Nas terras esquecidas de Umbra, o Amor não era uma luz, mas uma sombra devoradora. Dizem as lendas que, antes da aurora da humanidade, o Amor era um espírito caprichoso, nascido do vazio e alimentado pela insegurança. Ele não buscava a união, mas a posse absoluta.
Havia uma jovem chamada Elara, cuja pureza atraía a atenção desse espírito sombrio. O Amor sussurrou em seu ouvido promessas de eternidade, mas cada palavra era uma corrente invisível. “Se me amares”, dizia a voz suave como veneno, “deves renunciar ao sol, à lua e aos teus próprios sonhos.” Elara, cega pela paixão inicial, aceitou.
Pouco a pouco, o jardim de sua alma murchou. Onde antes floresciam risos, agora cresciam espinhos de dúvida. O Amor tornou-se um abismo profundo, um poço sem fundo onde a identidade de Elara se dissolvia. Ela não era mais ela; era apenas um reflexo distorcido do desejo alheio. O caos reinava em seu coração, uma tempestade silenciosa que destruía tudo o que tocava.
Os vilarejos vizinhos observavam com temor. Não era devoção, era maldição. O Amor, naquela era antiga, não libertava; aprisionava. Era um labirinto sem saída, onde os passos dados em direção ao outro eram, na verdade, passos para longe de si mesmo.
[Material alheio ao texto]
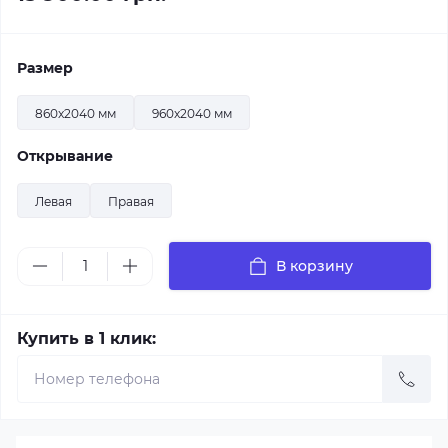
Размер
860x2040 мм
960x2040 мм
Открывание
Левая
Правая
В корзину
Купить в 1 клик:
Foi apenas quando Elara olhou para o fundo desse abismo e viu não o rosto do amado, mas o seu próprio terror refletido, que encontrou a força para romper as correntes. Com um grito que ecoou pelos vales, ela rejeitou a posse. O espírito do Amor, ferido por essa autonomia, recuou para as sombras, transformando-se. Aprendeu, através da dor da perda, que a verdadeira conexão não nasce do controle, mas da liberdade.
Assim, a maldição foi quebrada, mas a cicatriz permaneceu na história, lembrando-nos que o amor, quando desprovido de respeito, é apenas o caos disfarçado de destino.